• What is being asked:
Copy out the entire listing below exactly, but without its pictures.

═══

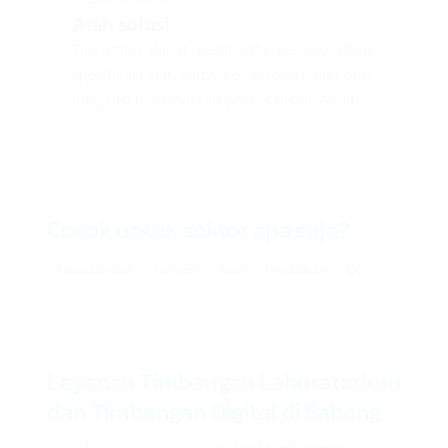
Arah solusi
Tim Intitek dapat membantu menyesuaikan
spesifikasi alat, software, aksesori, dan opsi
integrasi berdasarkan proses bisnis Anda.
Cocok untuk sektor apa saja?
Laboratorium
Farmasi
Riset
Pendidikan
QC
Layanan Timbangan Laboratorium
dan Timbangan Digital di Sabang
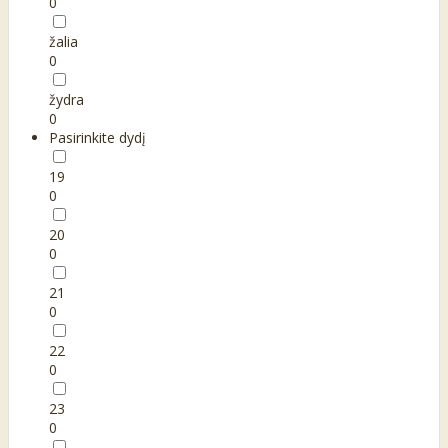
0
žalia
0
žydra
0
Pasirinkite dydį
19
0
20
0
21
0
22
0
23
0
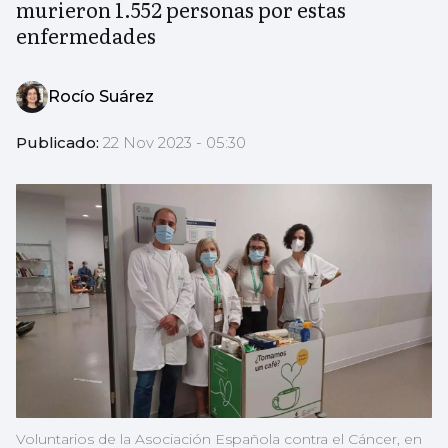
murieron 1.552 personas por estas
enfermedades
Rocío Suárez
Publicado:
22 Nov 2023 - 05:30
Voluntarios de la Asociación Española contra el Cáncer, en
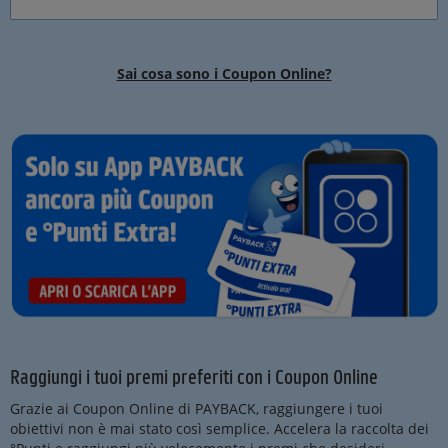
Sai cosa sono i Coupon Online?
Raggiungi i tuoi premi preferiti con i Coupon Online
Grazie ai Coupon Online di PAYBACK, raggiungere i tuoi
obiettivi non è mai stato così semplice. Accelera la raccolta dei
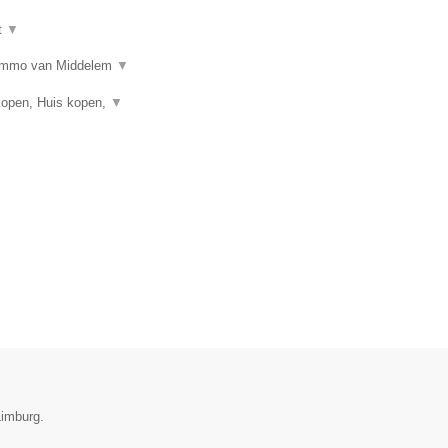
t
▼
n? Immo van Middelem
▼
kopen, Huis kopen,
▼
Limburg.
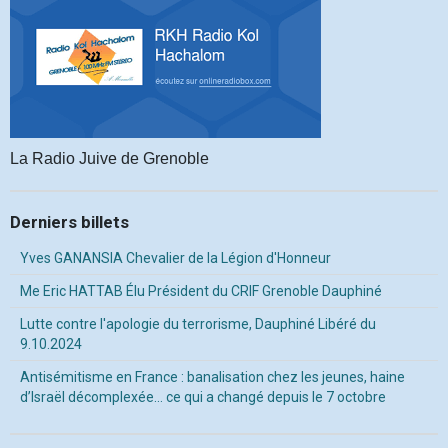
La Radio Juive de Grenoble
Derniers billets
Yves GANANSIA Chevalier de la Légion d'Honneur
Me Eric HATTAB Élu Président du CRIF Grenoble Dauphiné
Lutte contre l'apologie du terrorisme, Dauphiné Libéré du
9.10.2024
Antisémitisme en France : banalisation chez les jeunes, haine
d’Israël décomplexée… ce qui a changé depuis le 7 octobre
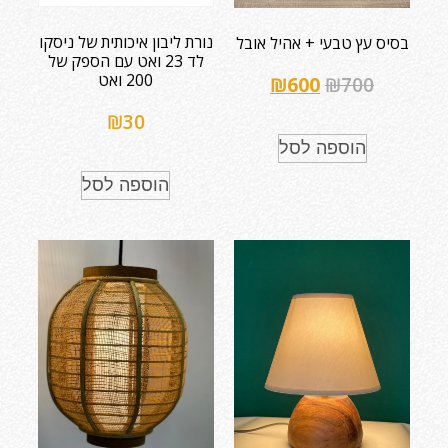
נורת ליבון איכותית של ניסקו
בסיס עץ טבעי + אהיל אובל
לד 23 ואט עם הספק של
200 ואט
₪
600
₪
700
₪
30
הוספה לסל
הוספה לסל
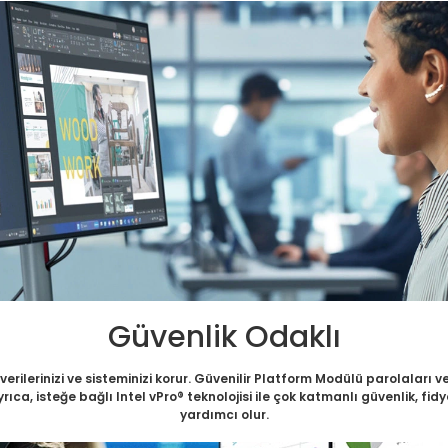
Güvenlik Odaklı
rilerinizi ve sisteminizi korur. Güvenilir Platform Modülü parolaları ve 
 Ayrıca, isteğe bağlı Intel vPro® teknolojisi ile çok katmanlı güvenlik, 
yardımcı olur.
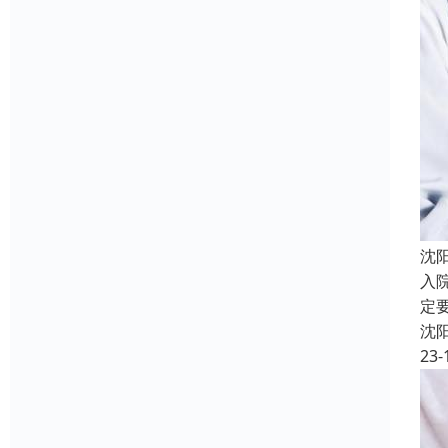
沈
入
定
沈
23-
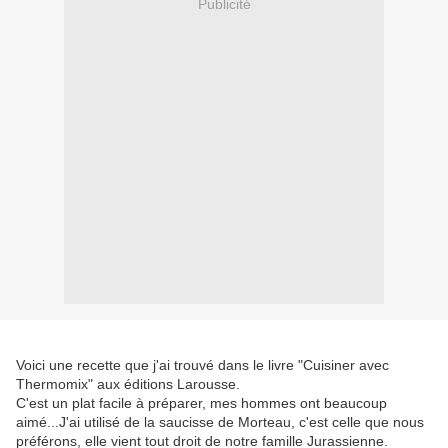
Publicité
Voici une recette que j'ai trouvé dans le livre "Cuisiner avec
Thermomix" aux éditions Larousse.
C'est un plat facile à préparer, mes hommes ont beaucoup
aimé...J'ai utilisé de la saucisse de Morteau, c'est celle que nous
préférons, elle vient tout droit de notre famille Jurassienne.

═══

• Written reply:
Arah solusi
Tim Intitek dapat membantu menyesuaikan
spesifikasi alat, software, aksesori, dan opsi
integrasi berdasarkan proses bisnis Anda.
Cocok untuk sektor apa saja?
Laboratorium
Farmasi
Riset
Pendidikan
QC
Layanan Timbangan Laboratorium
dan Timbangan Digital di Sabang
0
žalia
0
žydra
0
Pasirinkite dydį
19
0
20
0
21
0
22
0
23
0
murieron 1.552 personas por estas
enfermedades
Rocío Suárez
Publicado:
22 Nov 2023 - 05:30
Voluntarios de la Asociación Española contra el Cáncer, en
Sai cosa sono i Coupon Online?
Raggiungi i tuoi premi preferiti con i Coupon Online
Grazie ai Coupon Online di PAYBACK, raggiungere i tuoi
obiettivi non è mai stato così semplice. Accelera la raccolta dei
t
▼
n? Immo van Middelem
▼
kopen, Huis kopen,
▼
Limburg.
La Radio Juive de Grenoble
Derniers billets
Yves GANANSIA Chevalier de la Légion d'Honneur
Me Eric HATTAB Élu Président du CRIF Grenoble Dauphiné
Lutte contre l'apologie du terrorisme, Dauphiné Libéré du
9.10.2024
Antisémitisme en France : banalisation chez les jeunes, haine
d’Israël décomplexée… ce qui a changé depuis le 7 octobre
נורת ליבון איכותית של ניסקו
בסיס עץ טבעי + אהיל אובל
לד 23 ואט עם הספק של
200 ואט
₪
600
₪
700
₪
30
הוספה לסל
הוספה לסל
Güvenlik Odaklı
rilerinizi ve sisteminizi korur. Güvenilir Platform Modülü parolaları ve 
 Ayrıca, isteğe bağlı Intel vPro® teknolojisi ile çok katmanlı güvenlik, 
yardımcı olur.
沈
入
定
沈
23-
Publicité
Voici une recette que j'ai trouvé dans le livre "Cuisiner avec
Thermomix" aux éditions Larousse.
C'est un plat facile à préparer, mes hommes ont beaucoup
aimé...J'ai utilisé de la saucisse de Morteau, c'est celle que nous
préférons, elle vient tout droit de notre famille Jurassienne.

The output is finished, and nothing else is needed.